Wie wollen wir lesen?

Eine Wette darüber einzugehen, was Donald Trump als Nächstes twittert, ist derzeit aussichtsreicher, als die Zukunft der Medienbranche vorherzusehen. Die Ausgangslage ist für alle gleich: Die Auflagen der täglich gedruckten Zeitungen sinken, digital sind die Möglichkeiten groß.

Das Handelsblatt verlangt online rigoros Eintrittsgeld, die Süddeutsche macht Plus zum Bezahl­modell – ausgewählte Artikel kosten dort also Geld. Alle Verlage experimentieren. Das Ergebnis ist offen.

Anfang des Jahres haben wir den taz-Report 2021 vorgelegt. Darin haben wir nicht nur die Lage der taz analysiert, sondern auch Ideen für die Zukunft entwickelt. Manche haben den Innovationsbericht als „schonungslos“ bezeichnet. Anderen ging er nicht weit genug. Die Interpretation überlassen wir entspannt anderen. Denn eines haben wir erreicht: Das ganze Haus ist in Bewegung. Wie auch andere Medien fragen wir uns: Wie geht’s weiter?

Gleich zu Beginn dieser Sonderseiten über die Zeitung auf Papier und im Digitalen halten wir fest: Wie’s bisher weiterging, wusste man immer erst hinterher. Doch das Lesen in der Glaskugel ist zu einem eigenen Genre geworden. Wie es ein Kollege einmal auf Twitter schrieb: Ständiges Reden über die Zukunft des Journalismus ist hoffentlich nicht die Zukunft des Journalismus. Carpe Diem also? Eine komplizierte Haltung, wenn es darum geht, eine Strategie zu entwickeln.

Wir glauben: Gutes leitet sich aus einem genauen Blick auf das Jetzt ab. Also besuchen wir auf diesen nächsten Seiten Leser*innen in Nord und Süd und sprechen mit ihnen über Gewohnheiten und Überraschungen am Küchentisch und auf dem Sofa. Wir begleiten eine Zeitung von der Druckerei in den Briefkasten. Wie sieht das Vertriebsproblem aus, vor dem Zeitungen wie die taz heute stehen? Was ist eigentlich eine Zeitung im Digitalen? Und wir blicken darauf, wie es andere Medien machen.

Neulich auf der Genossenschaftsversammlung der taz sagte Monika Bäuer­lein: „Es gibt bald nur noch leserfinanzierten Journalismus.

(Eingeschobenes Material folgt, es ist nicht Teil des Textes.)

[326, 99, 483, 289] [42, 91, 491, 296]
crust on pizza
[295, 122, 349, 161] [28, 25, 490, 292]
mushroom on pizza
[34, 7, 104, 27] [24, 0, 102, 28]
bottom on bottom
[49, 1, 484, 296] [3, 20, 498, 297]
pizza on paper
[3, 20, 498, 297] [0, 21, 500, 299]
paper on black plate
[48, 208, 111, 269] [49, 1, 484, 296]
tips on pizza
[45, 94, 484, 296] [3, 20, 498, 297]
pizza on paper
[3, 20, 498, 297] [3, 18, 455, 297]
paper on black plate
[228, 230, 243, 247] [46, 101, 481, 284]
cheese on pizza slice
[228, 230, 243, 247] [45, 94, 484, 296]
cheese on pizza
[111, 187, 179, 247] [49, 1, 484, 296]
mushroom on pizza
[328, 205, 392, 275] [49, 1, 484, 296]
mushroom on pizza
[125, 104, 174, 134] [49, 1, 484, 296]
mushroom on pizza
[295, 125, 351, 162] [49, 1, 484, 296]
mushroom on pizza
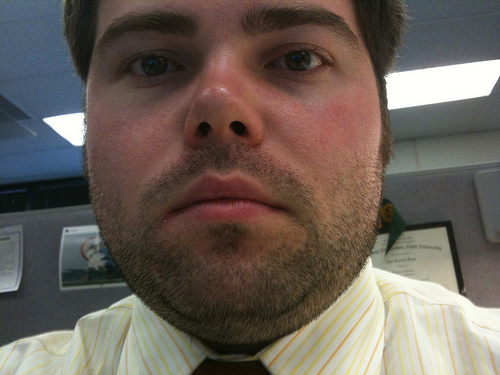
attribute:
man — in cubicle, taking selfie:
[59, 1, 408, 342]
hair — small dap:
[61, 1, 407, 88]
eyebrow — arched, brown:
[93, 10, 203, 52]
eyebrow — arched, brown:
[242, 9, 364, 55]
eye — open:
[120, 49, 187, 80]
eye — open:
[265, 45, 324, 75]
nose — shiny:
[184, 47, 264, 140]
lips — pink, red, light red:
[177, 170, 281, 220]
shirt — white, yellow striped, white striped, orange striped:
[0, 258, 499, 374]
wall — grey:
[2, 153, 497, 346]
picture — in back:
[58, 225, 127, 290]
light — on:
[42, 106, 96, 150]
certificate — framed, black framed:
[361, 220, 462, 296]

Die Frage ist: Für wie viel Journalismus wird die Öffentlichkeit zahlen?“ Bäuerlein ist die Geschäftsführerin des US-amerikanischen Onlinemagazins Mother Jones, das sich hauptsächlich über Spenden finanziert und damit sehr erfolgreich ist. Unsere Basis ist sie seit 40 Jahren, auch immer mehr etablierte Verlage entdecken sie: die Community.

Das ist das Schöne, das all diese Zukunftsfragen mit sich bringen: Egal welche innovativen Modelle sich Me­dien­macher*innen überlegen – am Ende werden die Leser*innen entscheiden: Welche Ideen setzen sich durch? Für welche Modelle wollen sie bezahlen? Am Ende landen wir bei den Le­se­r*innen und deren Bedürfnissen. Das ist doch ein Anfang.